Why should developers, who typically think in terms of bricks and mortar, take an interest in store fixturing? Fixturing typically is seen as that temporary, disposable, functional understory that displays product. The landlord's criteria seldom address fixturing, preferably focusing on the glass, marble and steel that are seen as built-in or part of the infrastructure. This is minimally seen as an oversight, a missed opportunity. Ignoring this aspect can be an environmental blind spot as retailers are increasingly shifting their focus to build the white box with fixturing and graphics as the primary conduit of image and experience.

With the exception of thematic and entertainment retail or those one-of-a-kind boutiques on Madison Avenue, retail design has become increasingly simplified. Straight walls, simple ceilings and the ubiquitous maple floor are commonplace. More and more tenants are relying on the unique integration of “softscape” elements to bring their spaces to life. “Hardscape” is often relegated to the background, a gallery setting in which the art of fixturing and graphics exists.

Today's retail storefront is most likely made of glass. This “non-front” offers the consumer a clear view of the interior with minimal window displays, many featuring a simple graphic or single product on a face-out. Retailers are increasingly relying on what they characterize as the “third window.” This merchandising opportunity, visible from the storefront and often easily accessible from the entry, is seen as the magnet or beacon that pulls the customer across the lease line, and should be given particular attention on the part of the retailer. The type of fixture can range from a purely functional piece that holds a large quantity of products that respond to a price or promotion, to an artful and exciting showpiece that becomes an attraction in its own right.

Retailers are increasingly building a varied vocabulary of fixtures. This vocabulary has gone far beyond the standard four-way or rounder and includes many combinations of wood, metal, glass, stone and fabrics. This refocus by retailers on the software component makes a great deal of sense from the ever-changing perspective of marketing requirements and the need for ongoing image and merchandising flexibility.

Today's retail concepts have a shorter life span. Consumer interest passes quickly. Retailers need to be responsive, particularly those in trend businesses that must reinvent themselves much more frequently. Smart retailers build a certain degree of planned obsolescence into their concepts, recognizing that certain brick and mortar components, such as mechanical, electrical and basic box, need to have a longer life cycle than the fixturing and visual components within their space.
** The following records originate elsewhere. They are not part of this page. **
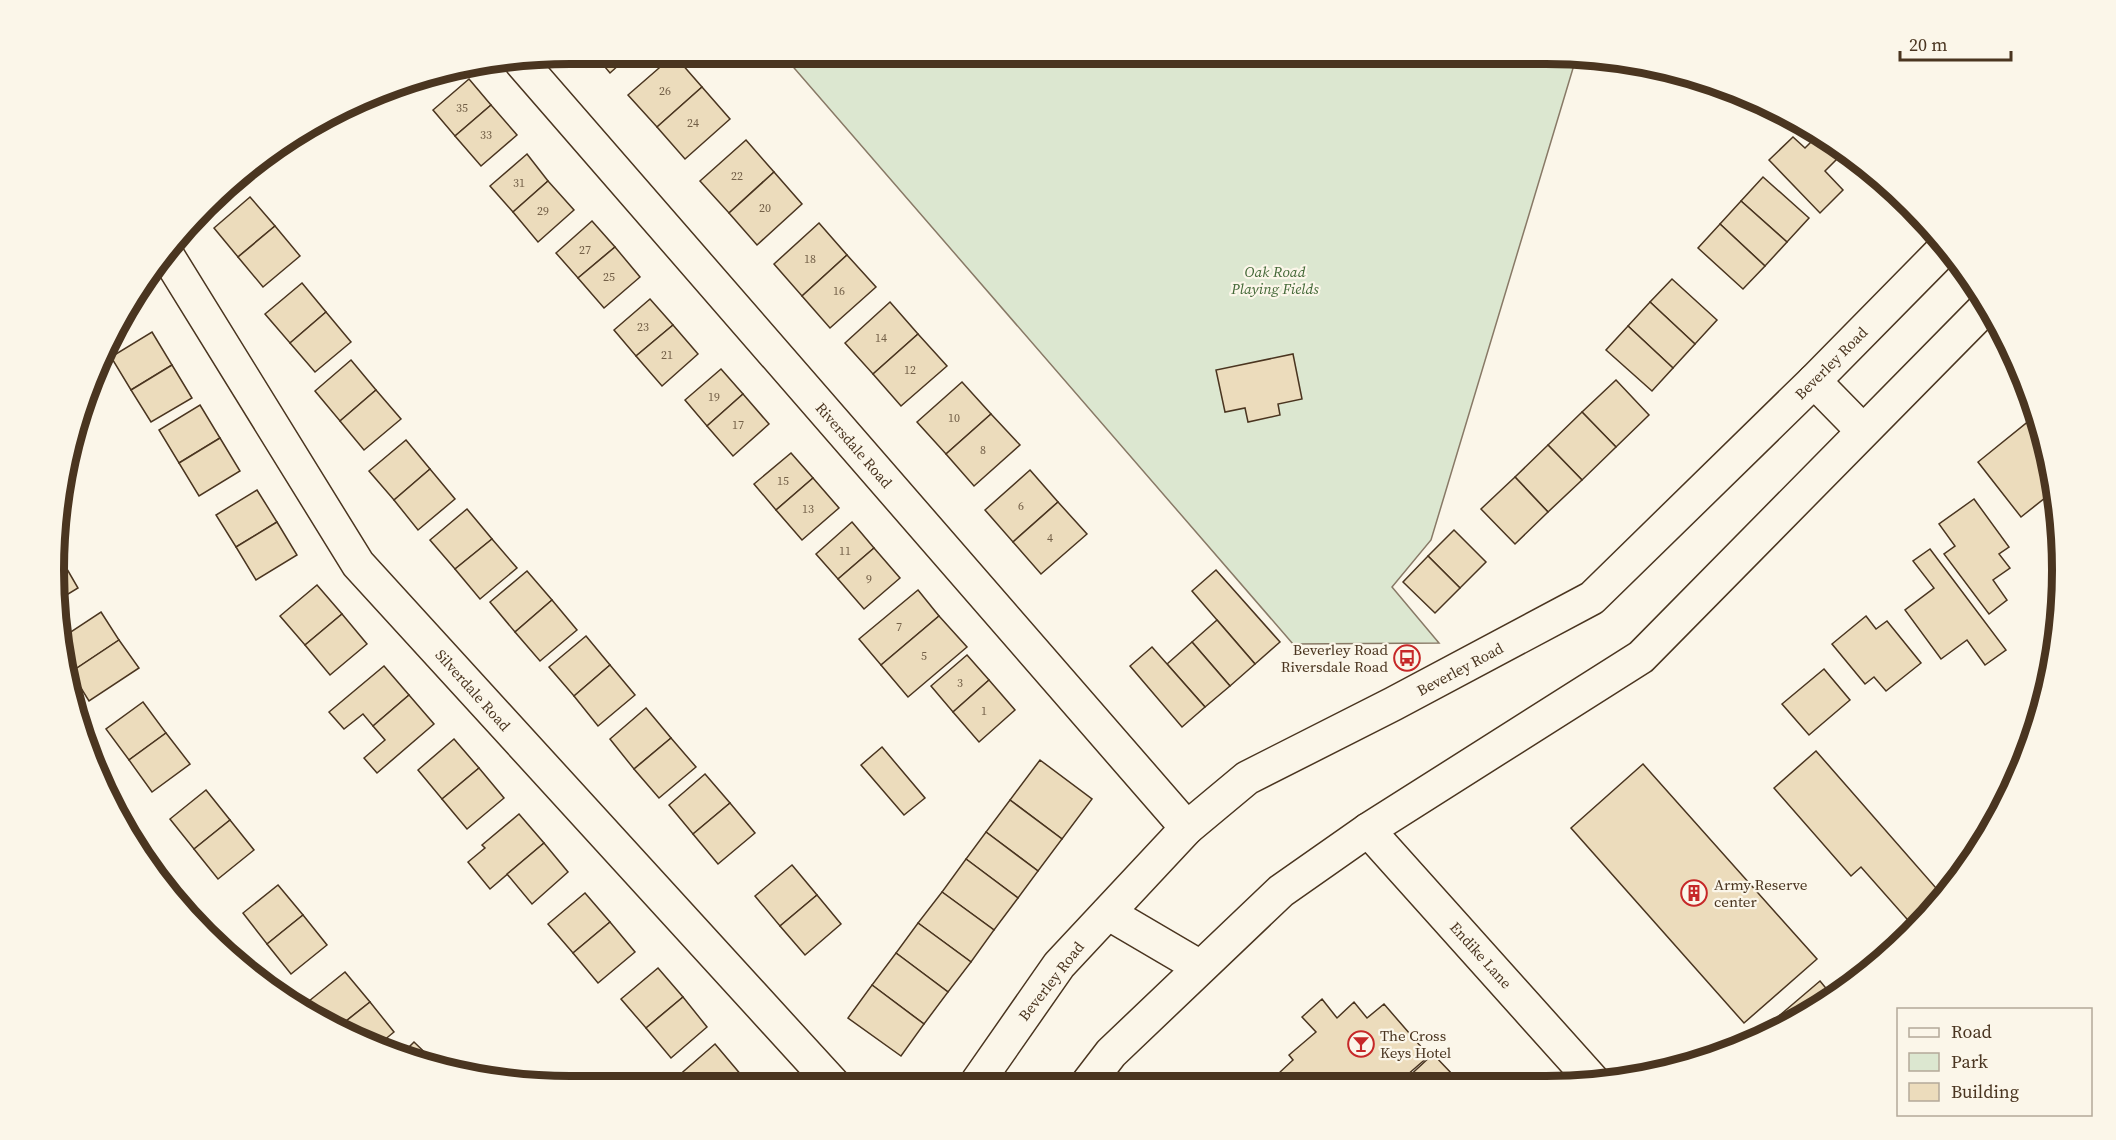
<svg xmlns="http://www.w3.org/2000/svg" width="2116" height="1140" font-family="'Source Serif 4',serif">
  <rect width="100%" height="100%" fill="#fbf6e9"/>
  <path fill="#dce7d0" stroke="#887966" stroke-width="1.5" d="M 782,54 L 1577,55 L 1431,540 L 1392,587 L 1439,643 L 1293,644 Z"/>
  <g fill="#ecdcbc" stroke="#4a3520" stroke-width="1.5">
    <path d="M 594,54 L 631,54 L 610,73 Z"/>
    <path d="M 674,55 L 702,87 L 657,127 L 628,95 Z"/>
    <path d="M 469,79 L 491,105 L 455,136 L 433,110 Z"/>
    <path d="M 702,87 L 730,119 L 685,159 L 657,127 Z"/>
    <path d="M 491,105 L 517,135 L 481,166 L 455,136 Z"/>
    <path d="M 1818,135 L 1840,156 L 1825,171 L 1843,190 L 1820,213 L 1769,160 L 1793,137 L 1805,148 Z"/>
    <path d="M 746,140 L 774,172 L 729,213 L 700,181 Z"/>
    <path d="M 527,154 L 548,181 L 513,212 L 490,186 Z"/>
    <path d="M 250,167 L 255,173 L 219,203 L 217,202 Z"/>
    <path d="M 774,172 L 802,204 L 757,245 L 729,213 Z"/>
    <path d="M 1763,177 L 1809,218 L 1787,242 L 1741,201 Z"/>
    <path d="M 548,181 L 574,210 L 538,242 L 513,212 Z"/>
    <path d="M 250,197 L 275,226 L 238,257 L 214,228 Z"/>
    <path d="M 1741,201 L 1787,242 L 1765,266 L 1720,224 Z"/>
    <path d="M 592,221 L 615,247 L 578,278 L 556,253 Z"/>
    <path d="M 819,223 L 847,255 L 802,296 L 774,264 Z"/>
    <path d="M 1720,224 L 1765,266 L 1743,289 L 1698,248 Z"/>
    <path d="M 275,226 L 300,256 L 263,287 L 238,257 Z"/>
    <path d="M 615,247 L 640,277 L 604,308 L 578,278 Z"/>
    <path d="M 847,255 L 876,287 L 830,328 L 802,296 Z"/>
    <path d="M 1672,279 L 1717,320 L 1695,344 L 1650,302 Z"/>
    <path d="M 302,283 L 326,312 L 290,343 L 265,314 Z"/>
    <path d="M 650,299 L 673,325 L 636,356 L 614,330 Z"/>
    <path d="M 890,302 L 918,334 L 873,374 L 845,343 Z"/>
    <path d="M 1650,302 L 1695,344 L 1673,368 L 1628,326 Z"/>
    <path d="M 326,312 L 351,342 L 315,372 L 290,343 Z"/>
    <path d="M 673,325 L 698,354 L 662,386 L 636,356 Z"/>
    <path d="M 1628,326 L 1673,368 L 1652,391 L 1606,350 Z"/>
    <path d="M 152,332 L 172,365 L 131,390 L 111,357 Z"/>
    <path d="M 918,334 L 947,366 L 901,406 L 873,374 Z"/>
    <path d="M 1293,354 L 1302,399 L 1278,404 L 1280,415 L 1248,422 L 1245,408 L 1225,412 L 1216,370 Z"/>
    <path d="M 351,360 L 376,390 L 340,421 L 315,391 Z"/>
    <path d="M 172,365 L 192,398 L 151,422 L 131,390 Z"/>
    <path d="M 721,369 L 743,394 L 707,426 L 685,400 Z"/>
    <path d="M 1616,380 L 1649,415 L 1616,447 L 1582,412 Z"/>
    <path d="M 962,382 L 991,414 L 946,454 L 917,422 Z"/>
    <path d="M 376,390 L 401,419 L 364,450 L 340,421 Z"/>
    <path d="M 743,394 L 769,424 L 733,456 L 707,426 Z"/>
    <path d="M 200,405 L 220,438 L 179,463 L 159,430 Z"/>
    <path d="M 1582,412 L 1616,447 L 1582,480 L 1548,445 Z"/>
    <path d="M 991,414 L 1020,445 L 974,486 L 946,454 Z"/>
    <path d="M 2035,416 L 2038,420 L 2055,490 L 2021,517 L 1978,462 Z"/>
    <path d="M 220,438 L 240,471 L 199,496 L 179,463 Z"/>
    <path d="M 406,440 L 430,469 L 394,500 L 369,471 Z"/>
    <path d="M 1548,445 L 1582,480 L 1548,512 L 1515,477 Z"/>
    <path d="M 791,453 L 813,478 L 776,510 L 754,484 Z"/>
    <path d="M 430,469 L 455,499 L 418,530 L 394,500 Z"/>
    <path d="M 1030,470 L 1058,502 L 1013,542 L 985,510 Z"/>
    <path d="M 1515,477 L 1548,512 L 1515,544 L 1481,509 Z"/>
    <path d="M 813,478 L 839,508 L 802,540 L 776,510 Z"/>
    <path d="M 257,490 L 277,522 L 236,547 L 216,515 Z"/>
    <path d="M 1974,499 L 2009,547 L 1999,554 L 2010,568 L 1993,580 L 2007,600 L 1989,614 L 1944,554 L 1955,546 L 1939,524 Z"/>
    <path d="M 1058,502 L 1087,534 L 1041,574 L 1013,542 Z"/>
    <path d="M 467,509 L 492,539 L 455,569 L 430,540 Z"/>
    <path d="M 277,522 L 297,555 L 256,580 L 236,547 Z"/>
    <path d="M 852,522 L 874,548 L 838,579 L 816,554 Z"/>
    <path d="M 1454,530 L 1486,562 L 1460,588 L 1428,556 Z"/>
    <path d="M 492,539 L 517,568 L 480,599 L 455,569 Z"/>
    <path d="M 874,548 L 900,578 L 864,609 L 838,579 Z"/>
    <path d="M 1930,549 L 2006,650 L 1985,665 L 1967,640 L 1941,659 L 1905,610 L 1934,588 L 1913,561 Z"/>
    <path d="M 1428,556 L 1460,588 L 1435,613 L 1403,582 Z"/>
    <path d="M 60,557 L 78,588 L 55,602 Z"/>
    <path d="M 1216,570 L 1280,642 L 1255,664 L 1192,591 Z"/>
    <path d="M 527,571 L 552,600 L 515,632 L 490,602 Z"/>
    <path d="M 317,585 L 342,614 L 305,645 L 280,616 Z"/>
    <path d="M 918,590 L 939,616 L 881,665 L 859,639 Z"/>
    <path d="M 552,600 L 577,630 L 540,661 L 515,632 Z"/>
    <path d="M 101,612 L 119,640 L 71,672 L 63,637 Z"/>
    <path d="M 342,614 L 367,644 L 330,675 L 305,645 Z"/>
    <path d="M 939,616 L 967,647 L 908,697 L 881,665 Z"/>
    <path d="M 1866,616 L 1876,629 L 1887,621 L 1921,663 L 1886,691 L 1874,677 L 1865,684 L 1832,644 Z"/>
    <path d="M 1217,620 L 1255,664 L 1230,686 L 1192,642 Z"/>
    <path d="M 586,636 L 610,665 L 574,696 L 549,667 Z"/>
    <path d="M 119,640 L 139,668 L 89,701 L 71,672 Z"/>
    <path d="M 1192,642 L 1230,686 L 1205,707 L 1167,664 Z"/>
    <path d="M 1152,647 L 1205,707 L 1182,727 L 1130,666 Z"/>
    <path d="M 967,655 L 989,680 L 953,712 L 931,686 Z"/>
    <path d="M 610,665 L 635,695 L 598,726 L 574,696 Z"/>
    <path d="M 384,666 L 409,695 L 373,726 L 363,714 L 344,729 L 329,712 Z"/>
    <path d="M 1824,669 L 1850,700 L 1809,735 L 1782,704 Z"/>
    <path d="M 989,680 L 1015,710 L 979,742 L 953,712 Z"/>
    <path d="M 409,695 L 434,724 L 377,773 L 364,758 L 385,740 L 373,726 Z"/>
    <path d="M 143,702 L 166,733 L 129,760 L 106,729 Z"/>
    <path d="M 646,708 L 671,738 L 634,769 L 610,739 Z"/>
    <path d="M 166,733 L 190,764 L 152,792 L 129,760 Z"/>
    <path d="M 671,738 L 696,767 L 659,798 L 634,769 Z"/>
    <path d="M 454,739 L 479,768 L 442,799 L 418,770 Z"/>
    <path d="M 882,747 L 925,798 L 904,815 L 861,765 Z"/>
    <path d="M 1816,751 L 1943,896 L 1934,910 L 1914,927 L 1861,867 L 1851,876 L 1774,788 Z"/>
    <path d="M 1040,760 L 1092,799 L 1062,839 L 1010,800 Z"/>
    <path d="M 1643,764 L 1817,959 L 1744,1023 L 1571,828 Z"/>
    <path d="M 479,768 L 504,798 L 467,829 L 442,799 Z"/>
    <path d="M 705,774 L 730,803 L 693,834 L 669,805 Z"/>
    <path d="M 206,790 L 230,820 L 194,849 L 170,819 Z"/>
    <path d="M 1010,800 L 1062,839 L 1038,871 L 986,832 Z"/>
    <path d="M 730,803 L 755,833 L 718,864 L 693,834 Z"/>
    <path d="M 519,814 L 544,843 L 490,889 L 468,862 L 485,848 L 482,845 Z"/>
    <path d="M 230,820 L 254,850 L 218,879 L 194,849 Z"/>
    <path d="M 986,832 L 1038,871 L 1018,898 L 966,859 Z"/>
    <path d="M 544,843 L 568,872 L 532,904 L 507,874 Z"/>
    <path d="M 966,859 L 1018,898 L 994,930 L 942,892 Z"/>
    <path d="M 792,865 L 817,895 L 780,926 L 755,896 Z"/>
    <path d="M 278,885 L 303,915 L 267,944 L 243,913 Z"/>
    <path d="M 942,892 L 994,930 L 971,962 L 918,923 Z"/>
    <path d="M 585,893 L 610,922 L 573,953 L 548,924 Z"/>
    <path d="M 817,895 L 841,924 L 805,955 L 780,926 Z"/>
    <path d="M 303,915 L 327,945 L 291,974 L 267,944 Z"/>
    <path d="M 610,922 L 635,952 L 598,983 L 573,953 Z"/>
    <path d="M 918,923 L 971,962 L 948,992 L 896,953 Z"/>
    <path d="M 896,953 L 948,992 L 924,1024 L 872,985 Z"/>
    <path d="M 658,968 L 683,997 L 646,1028 L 621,999 Z"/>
    <path d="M 345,972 L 370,1002 L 336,1029 L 329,1025 L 309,1001 Z"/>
    <path d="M 1820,981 L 1834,998 L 1787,1023 L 1780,1015 Z"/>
    <path d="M 872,985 L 924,1024 L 901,1056 L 848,1018 Z"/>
    <path d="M 683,997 L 707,1027 L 671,1058 L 646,1028 Z"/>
    <path d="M 1322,999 L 1337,1018 L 1354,1002 L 1367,1018 L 1384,1004 L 1429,1056 L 1399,1082 L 1287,1083 L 1279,1073 L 1293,1060 L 1289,1055 L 1316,1032 L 1302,1017 Z"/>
    <path d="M 370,1002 L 394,1032 L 377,1046 L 336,1029 Z"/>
    <path d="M 414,1042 L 442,1069 L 401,1055 Z"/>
    <path d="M 715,1044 L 742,1076 L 732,1084 L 669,1084 Z"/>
    <path d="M 1433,1054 L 1453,1075 L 1445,1082 L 1403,1082 Z"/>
  </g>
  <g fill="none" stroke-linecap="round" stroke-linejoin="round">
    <g stroke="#4a3520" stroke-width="36">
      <g id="minor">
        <path d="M 521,62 L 1187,828"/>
        <path d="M 167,255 L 358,564 L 833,1084"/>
      </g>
    </g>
    <g stroke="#4a3520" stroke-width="36">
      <path id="tertiary" d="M 1368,830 L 1594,1082"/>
    </g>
    <g stroke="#4a3520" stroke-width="36">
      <g id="primary">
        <path d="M 1814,381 L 1863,431"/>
        <path d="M 1108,913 L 1200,967"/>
        <path d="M 1088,1083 L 1111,1053 L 1281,891 L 1368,830 L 1641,657 L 1988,305"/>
        <path d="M 976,1084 L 1059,965 L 1187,828 L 1247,778 L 1393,704 L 1592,598 L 1814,381 L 1946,247"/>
      </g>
    </g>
    <use href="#minor" stroke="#fbf6e9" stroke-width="33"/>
    <use href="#tertiary" stroke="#fbf6e9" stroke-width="33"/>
    <use href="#primary" stroke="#fbf6e9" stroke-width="33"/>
  </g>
  <defs>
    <g id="bus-ring" transform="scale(1.35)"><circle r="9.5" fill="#fbf6e9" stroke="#c62828" stroke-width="1.5"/><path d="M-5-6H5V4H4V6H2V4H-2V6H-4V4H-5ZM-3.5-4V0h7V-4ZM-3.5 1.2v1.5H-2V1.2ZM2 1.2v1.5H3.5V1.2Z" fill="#c62828"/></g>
    <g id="building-ring" transform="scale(1.35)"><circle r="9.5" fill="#fbf6e9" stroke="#c62828" stroke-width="1.5"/><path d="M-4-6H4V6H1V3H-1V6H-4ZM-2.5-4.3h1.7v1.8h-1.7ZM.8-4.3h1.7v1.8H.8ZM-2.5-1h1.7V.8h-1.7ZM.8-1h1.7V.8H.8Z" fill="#c62828"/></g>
    <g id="bar-ring" transform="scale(1.35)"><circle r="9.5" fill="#fbf6e9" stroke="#c62828" stroke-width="1.5"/><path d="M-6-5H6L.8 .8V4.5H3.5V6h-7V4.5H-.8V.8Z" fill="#c62828"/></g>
  </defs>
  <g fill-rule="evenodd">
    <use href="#bus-ring" x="1407" y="658"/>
    <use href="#building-ring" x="1694" y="893"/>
    <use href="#bar-ring" x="1361" y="1044"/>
  </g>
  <g text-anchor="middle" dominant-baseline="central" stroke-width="4.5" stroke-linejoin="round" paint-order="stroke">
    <g font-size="12" fill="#725f47">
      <text x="665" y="91">26</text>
      <text x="462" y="108">35</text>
      <text x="693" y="123">24</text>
      <text x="486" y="135">33</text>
      <text x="737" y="176">22</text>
      <text x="519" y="183">31</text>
      <text x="765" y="208">20</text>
      <text x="543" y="211">29</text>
      <text x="585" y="250">27</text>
      <text x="810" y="259">18</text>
      <text x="609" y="277">25</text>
      <text x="839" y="291">16</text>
      <text x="643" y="327">23</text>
      <text x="881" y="338">14</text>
      <text x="667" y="355">21</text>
      <text x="910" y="370">12</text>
      <text x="714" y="397">19</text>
      <text x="954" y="418">10</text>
      <text x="738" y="425">17</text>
      <text x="983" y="450">8</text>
      <text x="783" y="481">15</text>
      <text x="1021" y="506">6</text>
      <text x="808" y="509">13</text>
      <text x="1050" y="538">4</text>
      <text x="845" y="551">11</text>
      <text x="869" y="579">9</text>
      <text x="899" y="627">7</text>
      <text x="924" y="656">5</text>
      <text x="960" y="683">3</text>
      <text x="984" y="711">1</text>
    </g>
    <g font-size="15" font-style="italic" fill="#436837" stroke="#fbf6e9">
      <text x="1275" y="271">Oak Road<tspan x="1275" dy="17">Playing Fields</tspan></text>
    </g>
    <g font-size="15" fill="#4a3520" stroke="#fbf6e9">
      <text transform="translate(1831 363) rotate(-45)">Beverley Road</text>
      <text transform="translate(854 445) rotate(49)">Riversdale Road</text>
      <text transform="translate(1460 669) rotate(-28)">Beverley Road</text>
      <text transform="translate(473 690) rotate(48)">Silverdale Road</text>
      <text transform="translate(1481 955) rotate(48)">Endike Lane</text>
      <text transform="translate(1051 981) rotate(-52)">Beverley Road</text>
    </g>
    <g font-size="15" fill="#4a3520" stroke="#fbf6e9" text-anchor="start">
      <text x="1388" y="649" text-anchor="end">Beverley Road<tspan x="1388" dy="17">Riversdale Road</tspan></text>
      <text x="1714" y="884">Army Reserve<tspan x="1714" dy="17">center</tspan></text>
      <text x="1380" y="1035">The Cross<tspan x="1380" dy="17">Keys Hotel</tspan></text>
    </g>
  </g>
  <path d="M0 0H2116V1140H0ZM570 64H1546A506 506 0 0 1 2052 570V570A506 506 0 0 1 1546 1076H570A506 506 0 0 1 64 570V570A506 506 0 0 1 570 64Z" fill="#fbf6e9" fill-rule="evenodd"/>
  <path fill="none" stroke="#4a3520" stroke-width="8" d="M570 64H1546A506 506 0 0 1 2052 570V570A506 506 0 0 1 1546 1076H570A506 506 0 0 1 64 570V570A506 506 0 0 1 570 64Z"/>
  <rect x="1897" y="1008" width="195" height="108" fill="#fbf6e9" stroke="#b4a999" stroke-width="1.5"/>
  <rect x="1909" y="1028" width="30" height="9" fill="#fbf6e9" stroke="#b4a999" stroke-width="1.5"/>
  <text x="1951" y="1038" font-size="18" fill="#4a3520">Road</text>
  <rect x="1909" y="1053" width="30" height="18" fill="#dce7d0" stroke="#b4a999" stroke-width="1.5"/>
  <text x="1951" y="1068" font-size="18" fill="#4a3520">Park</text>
  <rect x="1909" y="1083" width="30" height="18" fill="#ecdcbc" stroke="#b4a999" stroke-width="1.5"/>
  <text x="1951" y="1098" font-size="18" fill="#4a3520">Building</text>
  <path d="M1900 51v9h111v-9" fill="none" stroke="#4a3520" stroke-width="3"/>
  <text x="1909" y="51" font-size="18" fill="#4a3520" stroke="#fbf6e9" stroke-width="4.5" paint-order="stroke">20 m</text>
</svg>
The potential conflict between the landlord's interest in the standards, and the need for positioning of the tenants can conflict with the tenant's need for evolution and flexibility. This reality suggests a new approach on the landlord's part. This may include the development of revised tenant criteria that would impact the renovation update clauses typically in the tenant's lease. It would encourage tenants to incrementally update their stores more frequently, rather than wait until near or the end of their lease, and therefore possibly impact customers' perception of newness and excitement in the mall on a more consistent basis.

Particularly in the development of new centers, this approach could help mitigate the obsolescence that is so obvious as its original tenant ages and the overall perception of the center becomes dated. This approach could also help second- and third-tier centers that have little leverage to force tenants to make more substantial improvements, but that, in partnership with tenants, may be able to encourage tenants to incrementally update and upgrade their stores either through lease or financial incentives.

Kenneth Nisch is an architect and chairman of JGA Inc., a retail design and strategy firm in Southfield, Mich. In working with clients, Nisch applies his knowledge and entrepreneurial insight into consumer markets to create concept and prototype development, brand image positioning and architectural direction. JGA's clients include Avon, Rainforest Café, GNC Live Well, Brookstone, Ripley's Aquariums, Party City, AOL/Time Warner, Dickson CyberExpress, QVC, La-Z-Boy, Crane & Company and the American Museum of Natural History.